RIAMCO

Rhode Island Archival and Manuscript Collections Online

For Participating Institutions

Jane L. Keddy papers (Ms.2007.028)

Brown University Library

Box A
Brown University
Providence, RI 02912
Tel: 401-863-2146


Scope & content

The Jane Keddy papers are divided into correspondence, research files, index cards, text of the Champlain book, and illustrations for the Champlain book. The correspondence is mostly professional. In her capacity as owner and editor of Parameter Press, there are editor to author exchanges. In her capacity as a researcher, there are requests for photocopies of chapters relevant to Champlain, 17th century Canadian history and the settlement of New France, assurances of copyright protection, and exchanges with park officials on touring the areas Champlain explored. There is also a large folder of rejection letters from potential publishers of the Champlain book. The few personal items include one postcard of condolence on the death of her husband in 1992 and letters to the editor. One letter to the editor, sent to William Safire, gives her views on feminism and proper forms of address for married women. Her correspondence reveals both a personal and a professional interest in theology with entire folders devoted to exchanges with Edward Schillebeeckx (1914- ), the Belgian theologian of the Dominican order known as a Thomist and reformer, and Reijer Hooykaas (1906-1994), a professor of the history of science at the University of Utrecht interested in the interface between science and religion, as well as other less well known theologians.

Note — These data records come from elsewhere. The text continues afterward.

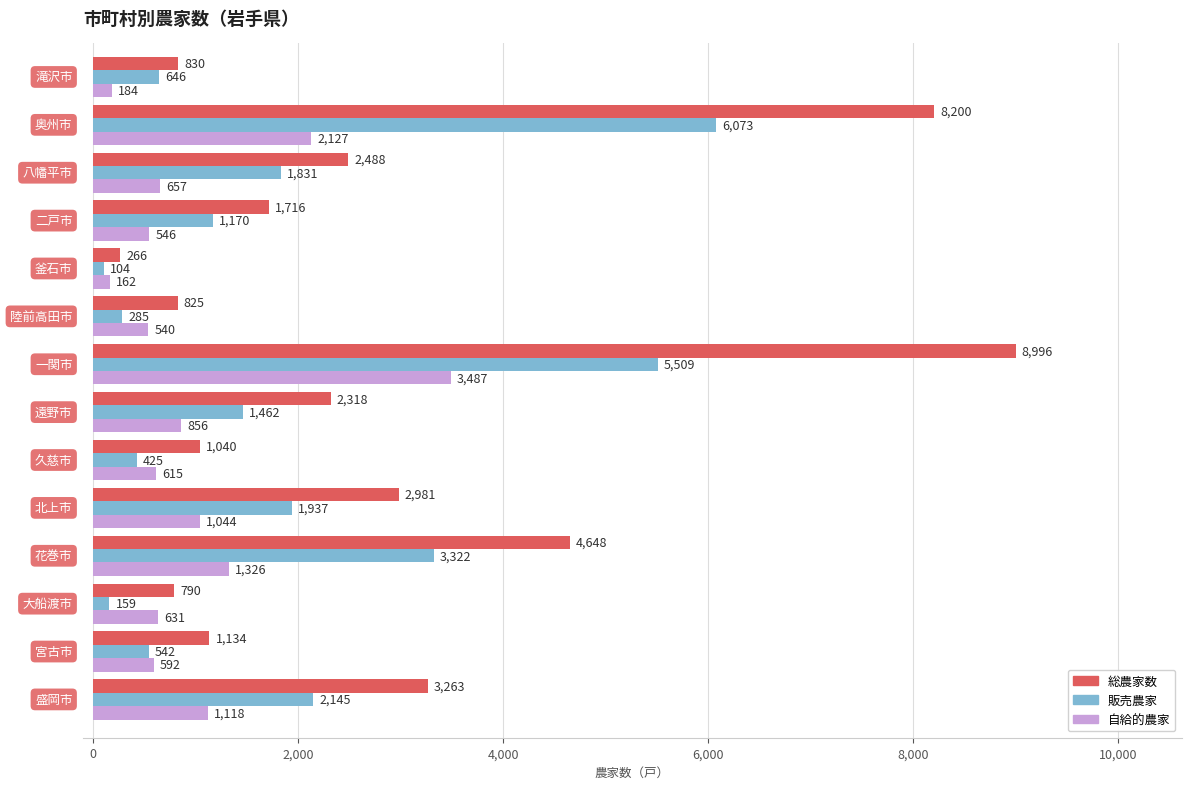

Which series has the largest total across all categories?

総農家数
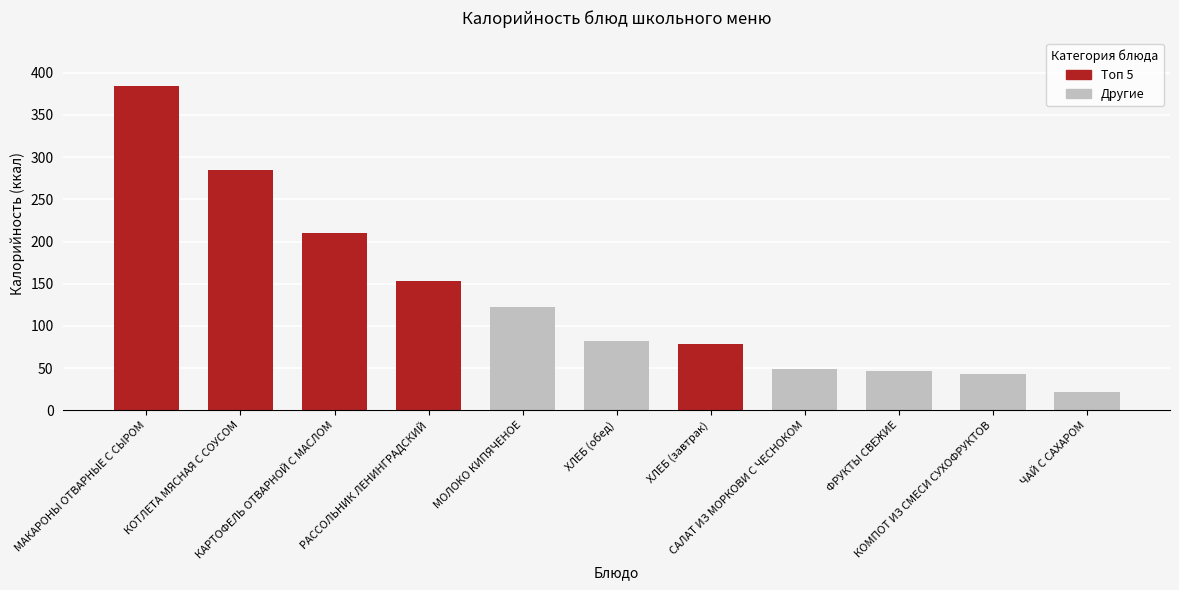

Which category has the highest value across all series?

МАКАРОНЫ ОТВАРНЫЕ С СЫРОМ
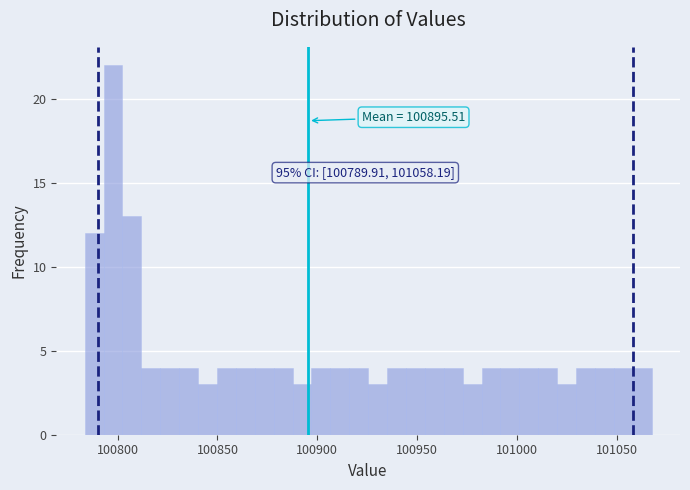

Read against the x-axis, roughly where is the centre of the tallest bar?

100800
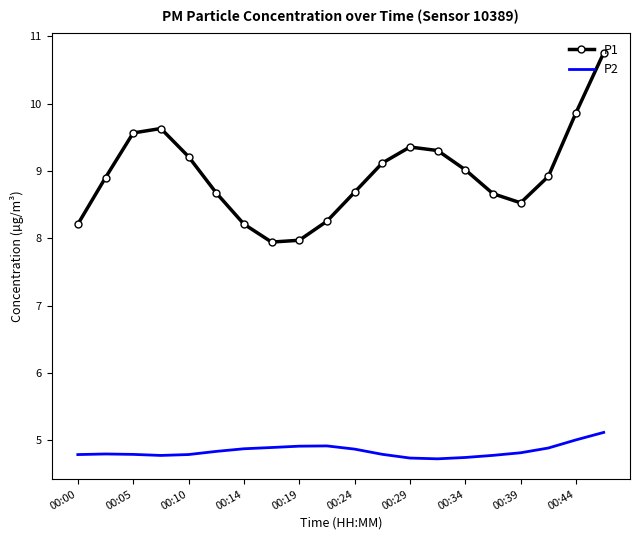

What is the greatest value displayed?

10.8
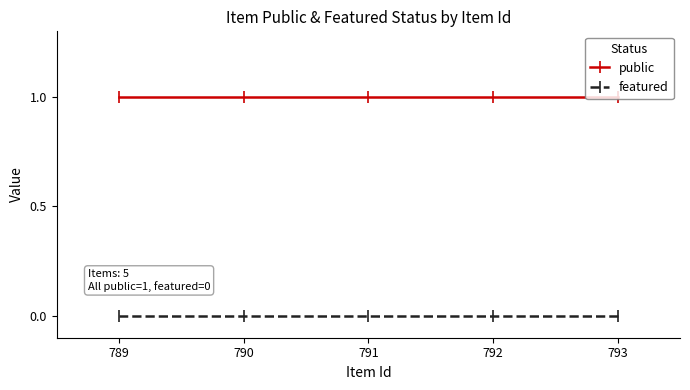

Which category has the lowest value in the public series?

793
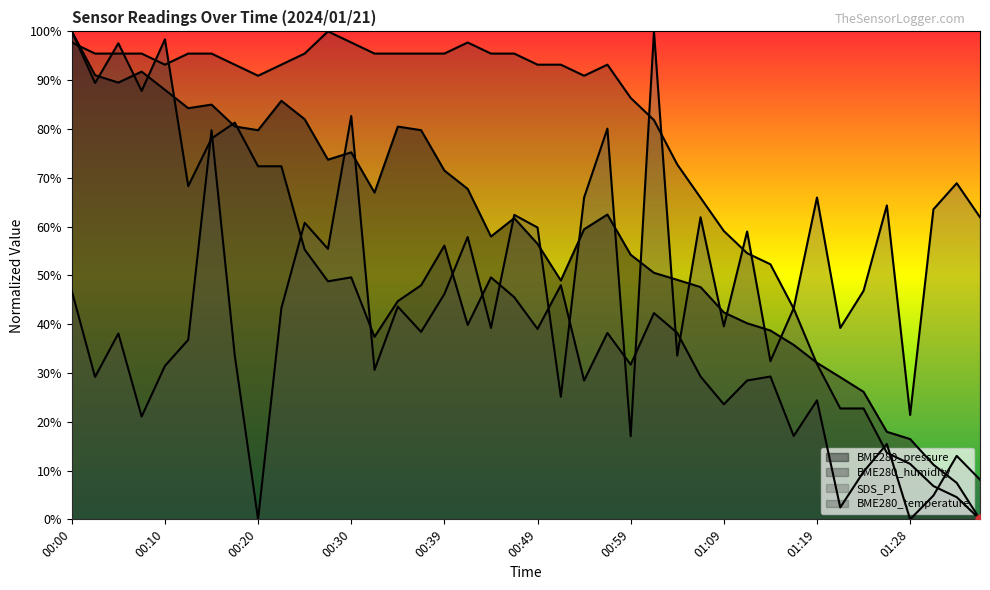

What is the total value across all series at 00:52?

2.2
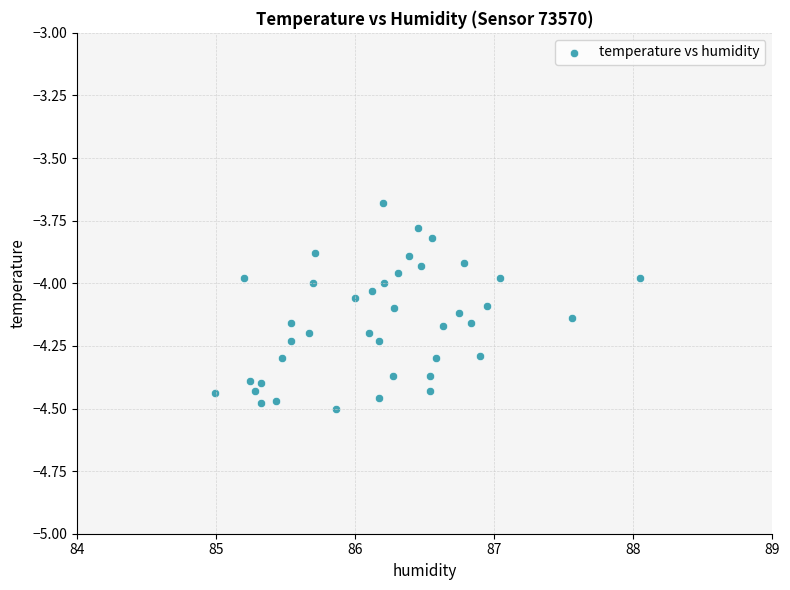

What is the range of X values (max minus min)?

3.1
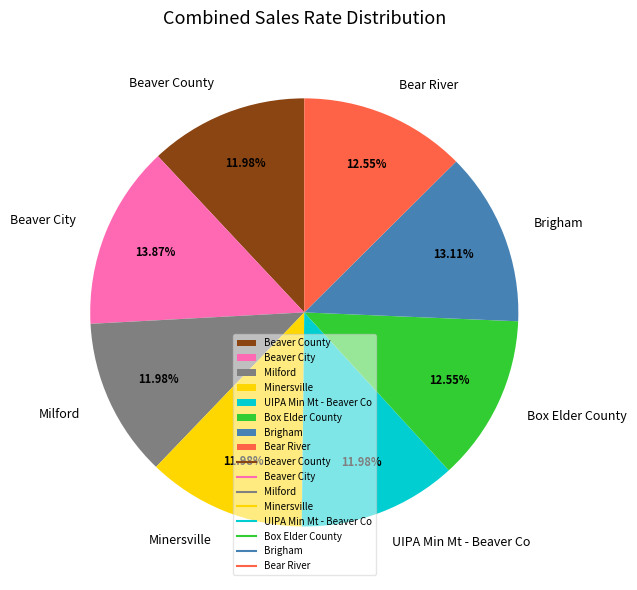

Is it true that Box Elder County is 6% of the pie?

False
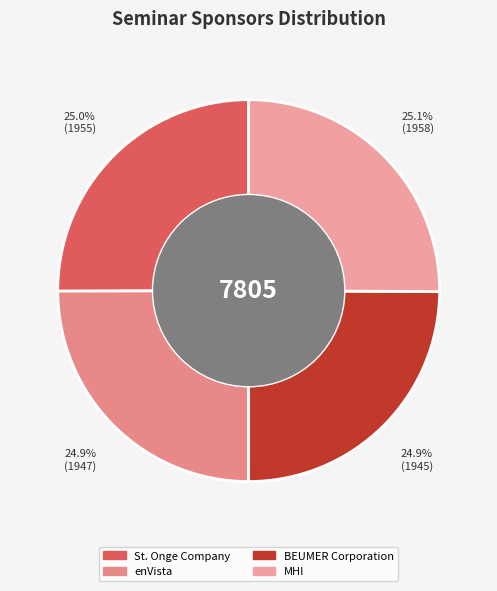

Does any single category account for the majority?

No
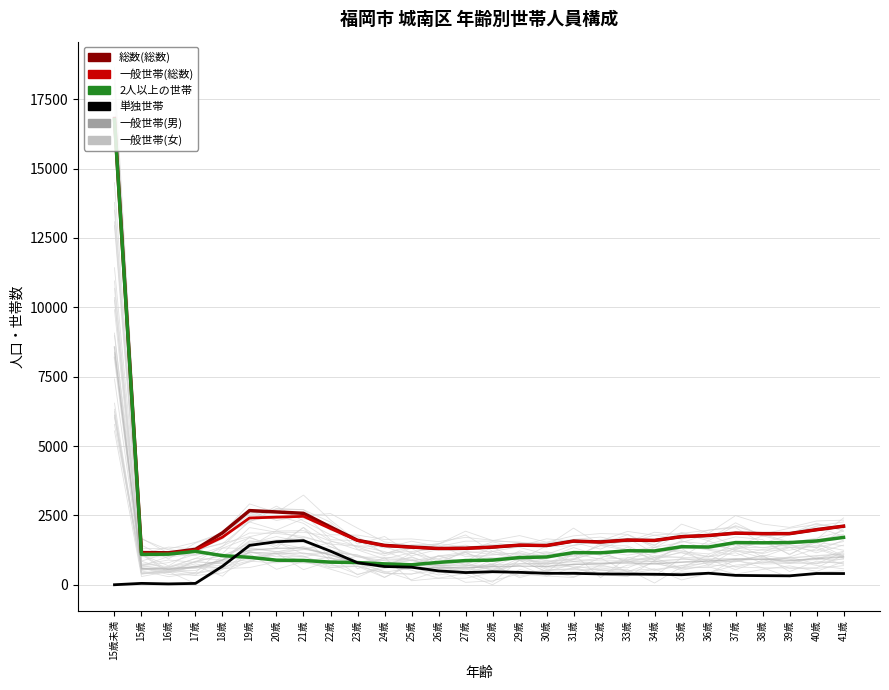

At 25歳, list the series in order from smallest to largest.

一般世帯(男), 単独世帯(総数), 2人以上世帯(総数), 一般世帯(女), 一般世帯(総数), 総数(総数)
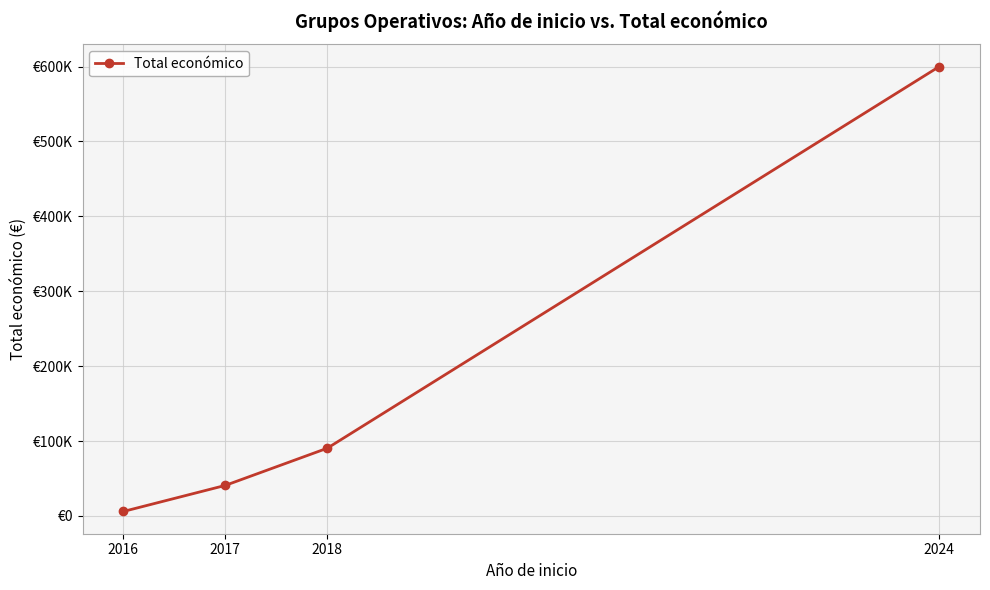

Rank the categories by value from lowest to highest.

2016, 2017, 2018, 2024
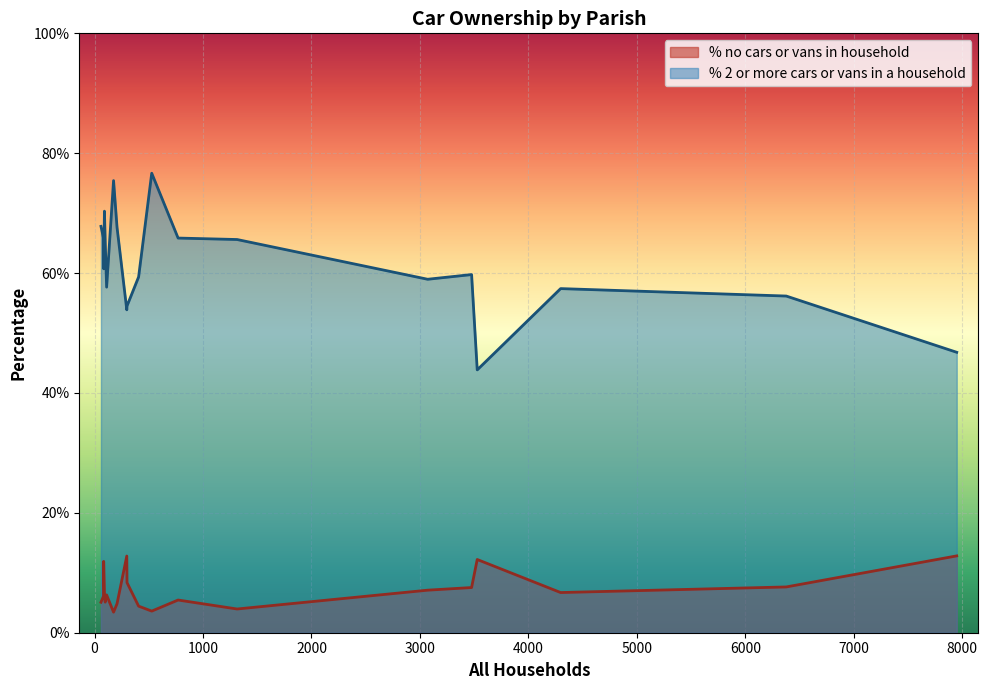

Between Edmondsham and Horton, which series saw the biggest shift?

% no cars or vans in household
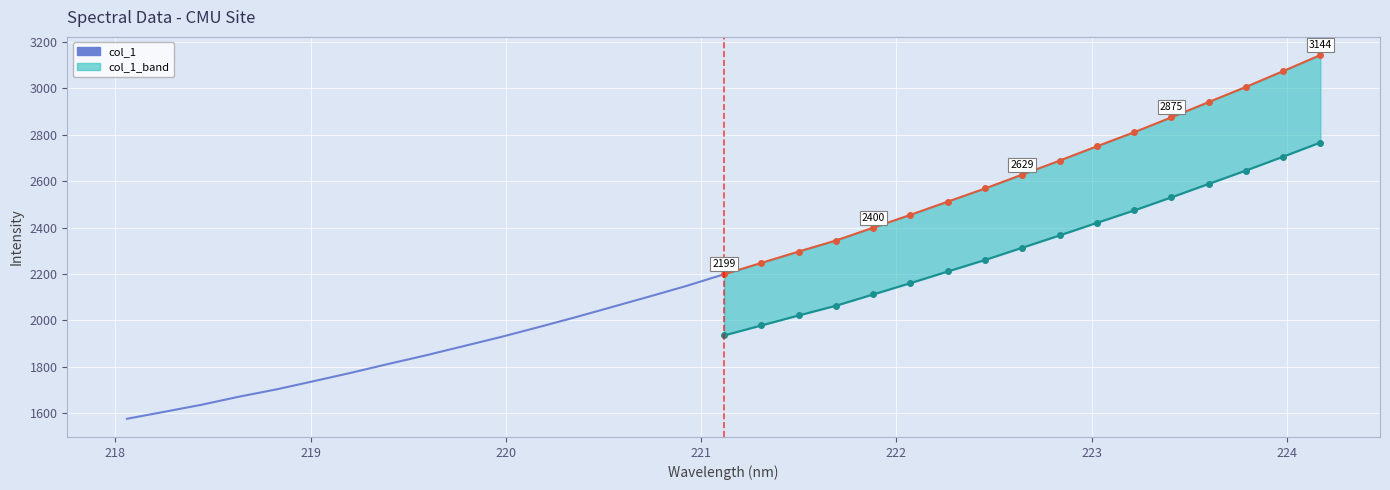

What is the average value of the col_1 series?

1862.6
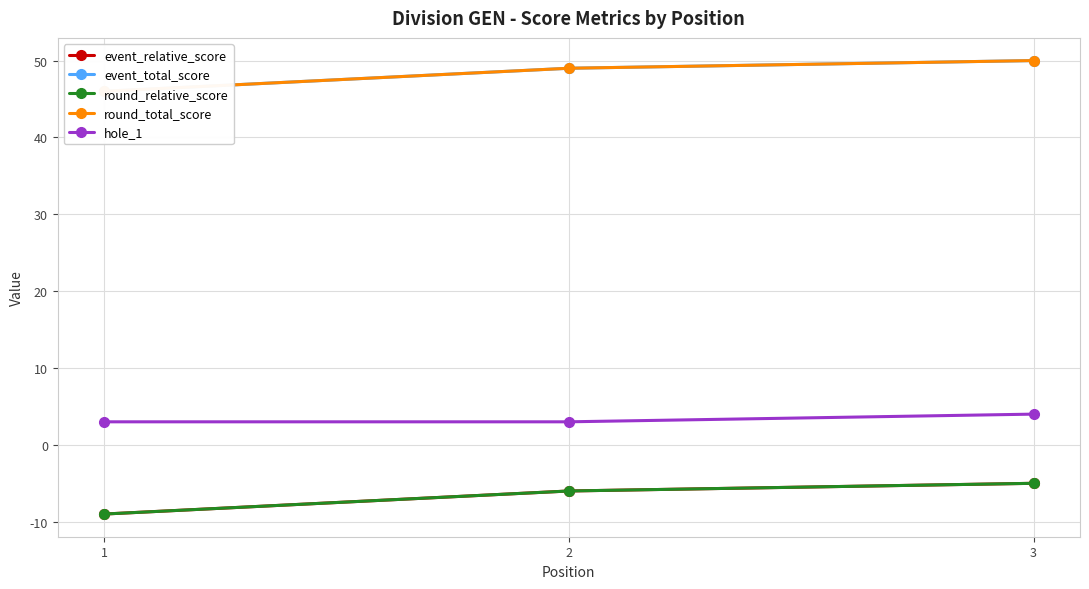

What is the difference between the maximum and minimum values in the round_total_score series?

4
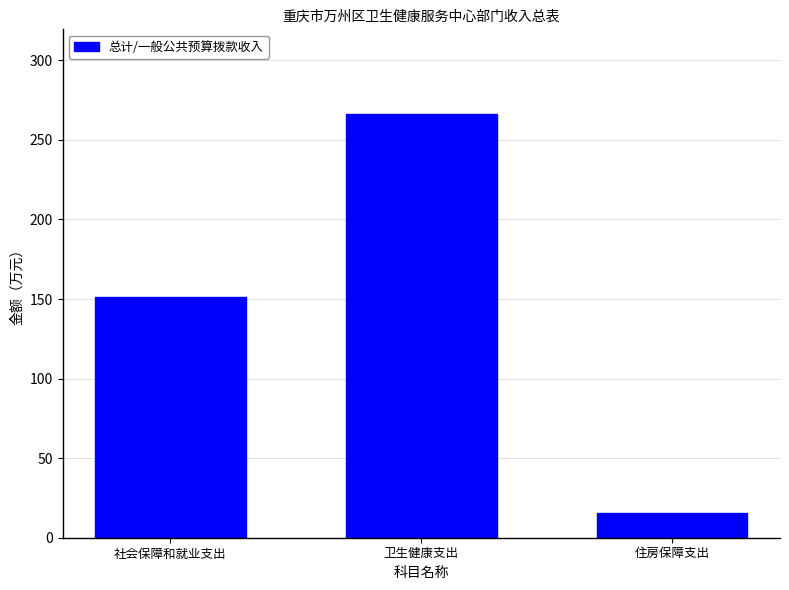

At which label does the data first exceed 151?

社会保障和就业支出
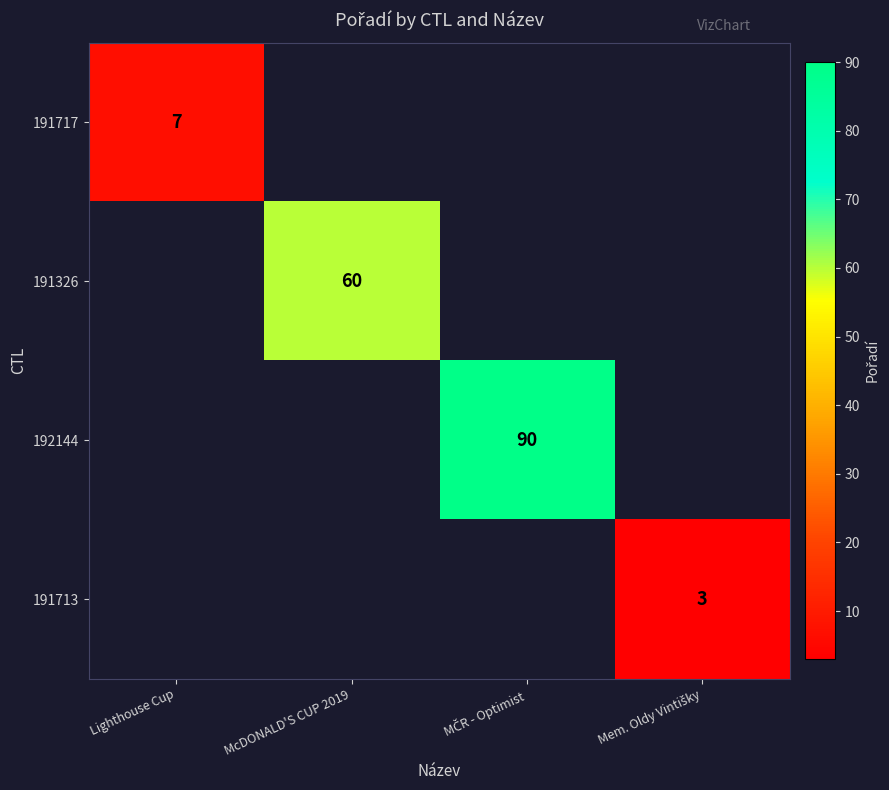

How many data points does each series have?

4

While the research files contain information on hypothermia, lapis lazuli, sun spots, rocks, geologic eras, and safe drinking water, they primarily concern Champlain and Keddy's research on him, his exploits, and his life. Handbooks from museums and parks rest alongside photocopies of chapters from Pirenne, Roelker, Armstrong and many others in both French and English. The collection also includes fourteen boxes of index cards, each one labeled with the contents. Glued to the top of each box was the typed note: "Please do not drop: To put the cards all together again will take a person who knows 4 languages and several Indian dialects and who has a passion for the alphabet!!!"

The collection also consists of chapters of Keddy's biography of Champlain. Almost all the chapters have extant drafts and as many as four versions. Each version is carefully annotated not only with changes in text but with editorial mark-ups for the printer. Keddy changed her mind about how many chapters there were to be. Chapter two began as chapter two and three so many of the versions are numbered incorrectly or have been renumbered in the green ink Keddy used for her editorial markings. There are nineteen chapters of text, appendices and introductory material. Of particular note is the appendix devoted to a comparison of the three known manuscripts of Champlain's Brief Discours held by the John Carter Brown Library, the Archivio di Stato di Torino and the Biblioteca Universitaria di Bologna. The chapters are followed by twenty-three folders of illustrations, maps, and captions. The collection does not include a final, clean, unannotated copy of the book.